- _Problem details_: For the data below, count the lines that have the string "output" and state that number by itself.

Data for this task Block Start

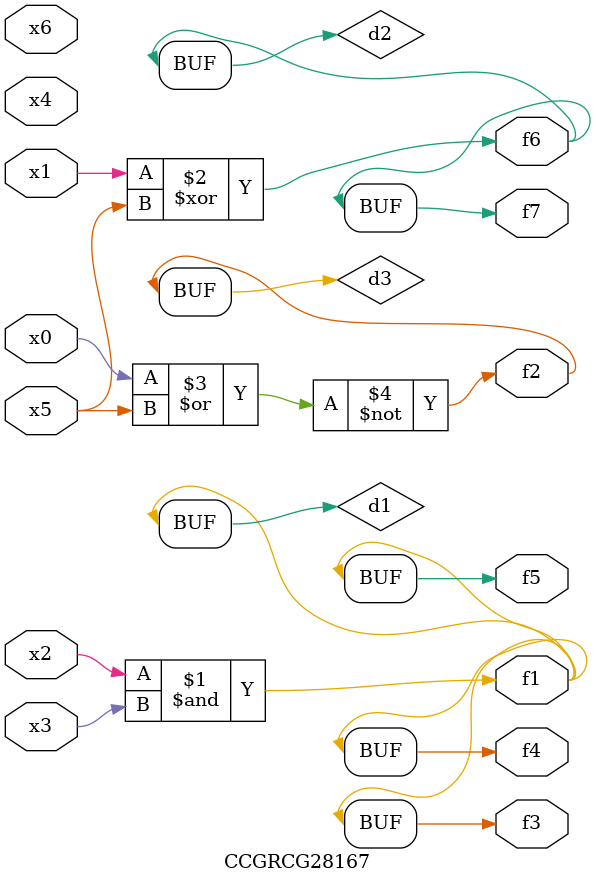
<source format=v>
module CCGRCG28167(
	input x0, x1, x2, x3, x4, x5, x6,
	output f1, f2, f3, f4, f5, f6, f7
);

	wire d1, d2, d3;

	and (d1, x2, x3);
	xor (d2, x1, x5);
	nor (d3, x0, x5);
	assign f1 = d1;
	assign f2 = d3;
	assign f3 = d1;
	assign f4 = d1;
	assign f5 = d1;
	assign f6 = d2;
	assign f7 = d2;
endmodule

</source>
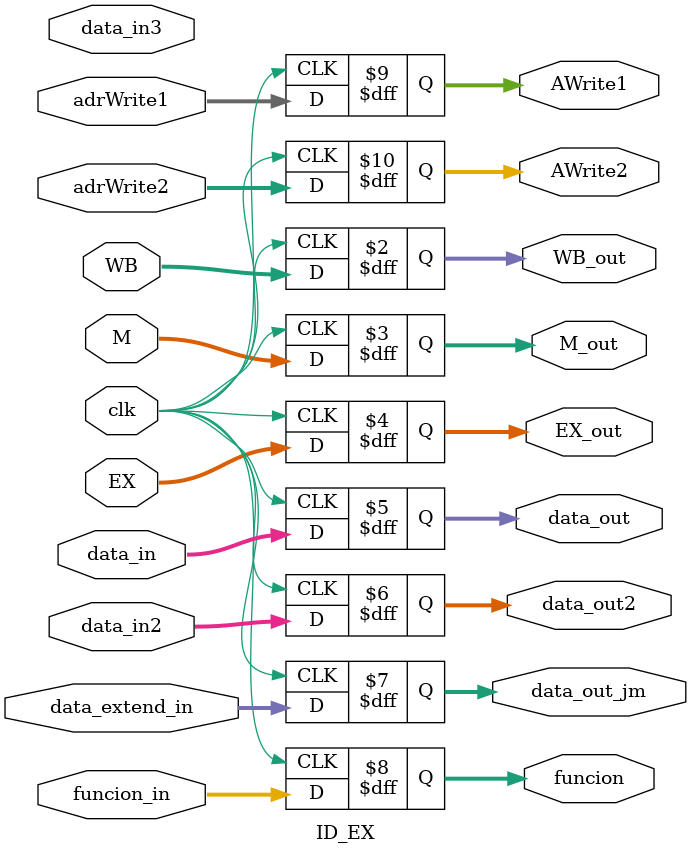
<source format=v>
module ID_EX#(parameter SIZE = 32,
			  parameter ADDR_SIZE = 5,
			  parameter SIZE_FNC = 6,
			  parameter SIZE_EXTEND = 8,
			  parameter S_EX = 4,
			  parameter S_WB =2,
			  parameter S_M = 3)
	(
	input [S_WB-1:0] WB,
	input [S_M-1:0] M,
	input [S_EX-1:0]EX,
    input clk,
    input [SIZE-1:0] data_in,
    input [SIZE-1:0] data_in2,
	input [SIZE_EXTEND-1:0] data_in3,
	input [SIZE-1:0] data_extend_in,
	input [ADDR_SIZE-1:0] adrWrite1,
	input [ADDR_SIZE-1:0] adrWrite2,
	input [SIZE_FNC-1:0] funcion_in,
	output reg [S_WB-1:0]WB_out,
	output reg [S_M-1:0]M_out,
	output reg [S_EX-1:0]EX_out,
    output reg [SIZE-1:0] data_out,
    output reg [SIZE-1:0] data_out2,
	output reg [SIZE-1:0] data_out_jm,
	output reg [SIZE_FNC-1:0] funcion,
	output reg [ADDR_SIZE-1:0] AWrite1,
	output reg [ADDR_SIZE-1:0] AWrite2
);

always @(posedge clk) begin
    WB_out <= WB;
	M_out <= M;
	EX_out <= EX;
	data_out <= data_in;
    data_out2 <= data_in2;
	data_out_jm <= data_extend_in;
	funcion <= funcion_in;
	AWrite1 <= adrWrite1;
	AWrite2 <= adrWrite2;
end
endmodule
</source>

Data for this task Block End

- _The answer_: 10